The worst situation, which we had back in the late 90s, was increasing
domination by one player intent on subverting standards to push its own
platform. Then innovative platforms get pushed aside for expediency's sake.
Wrenching the web back from Microsoft resulted in many years of difficulty,
but now we're in a situation where everyone, even Microsoft, must adhere to
standards or be left behind. The very best outcome for web users will be for
the market to stay as "fragmented" as possible, so everyone will be forced to
stick with standards, and nobody ever gains a large share that can be used as
a lever to distort the market.

------
ghshephard
I'd like to argue that fragmentation, in fact, is a positive move forwards,
for web development. Ideally, the market becomes fragmented enough, such that
developers are no longer targeting platforms, render engines, or screen sizes,
but are instead, forced to (through lack of resources to QA on all the
disparate environments) throw up their hands and simply develop for common
standards.

This transition will, ideally, have a feedback effect in that any browser that
wishes to see market uptake, will need to closely mirror the appropriate
standards, instead of trying to get too far ahead of them.

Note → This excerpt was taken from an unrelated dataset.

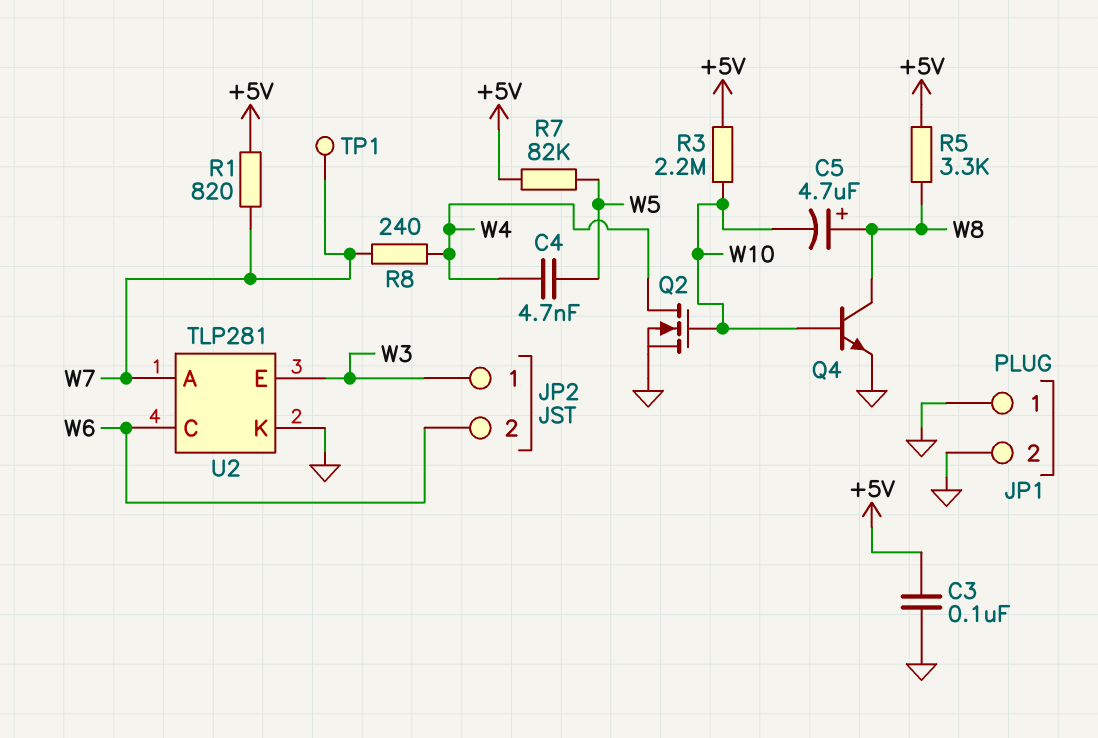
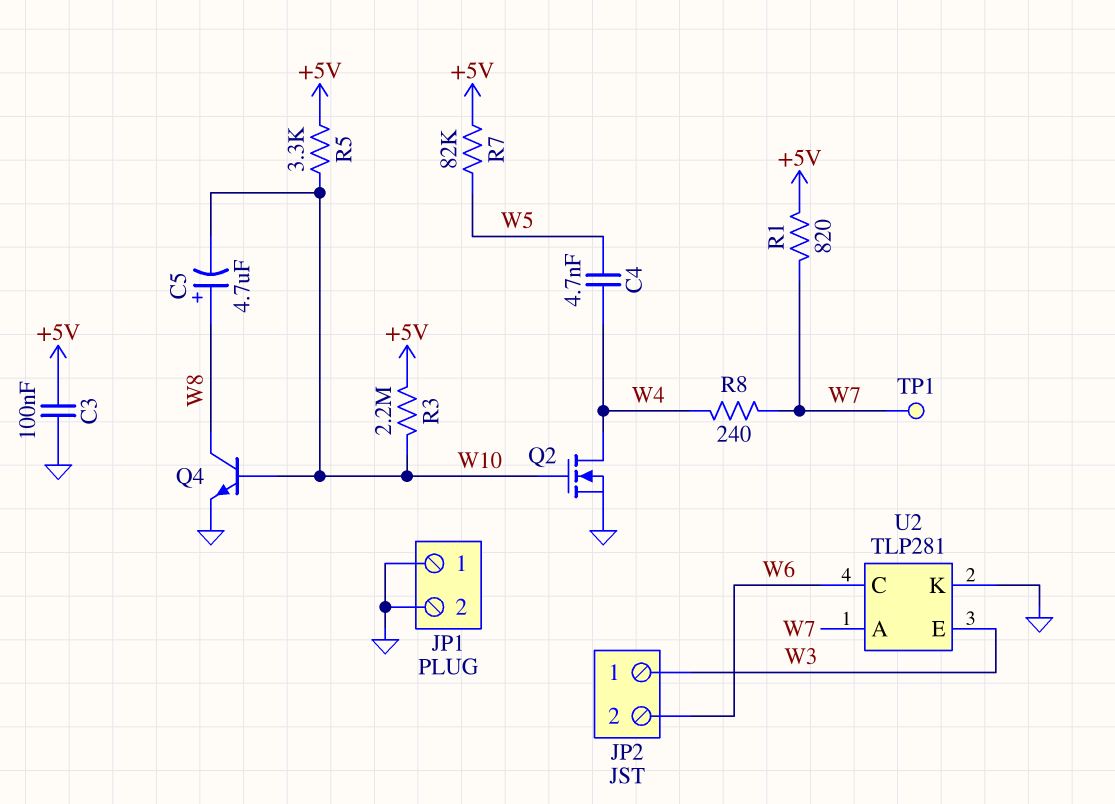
R5: 3.3k (+5V, W8) -> 3.3k (+5V, W10)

The net effect should be an _easier_ world in which to write web applications
- as you can now be reasonably certain that your web application will run
properly on all platforms.

------
seanplaice
I see diversity in the chart not fragmentation. It's a good thing that users
are able to consume and interact with avc.com using the browser/os of their
choice. I think Jeffery Zeldman and other web standards wonks would look at
that chart and be proud.

------
irons
Given his previous throwdown for Android, and because he doesn't come to a
point about the challenges facing web developers, I interpret it as a swipe
against the existence of fragmentation as a developer challenge on Android.

I sympathize with feeling like one has to prove a negative (rhetorically, it's
a bit like being a Mac user in the 90s and always hearing "there's no software
for it!"), but this is a thin argument either way. As Android's growth ramps
up, it'll be lucky to have as small a set of differentiated targets as there
are major browsers, or as deep a bench of strategies to cope with them.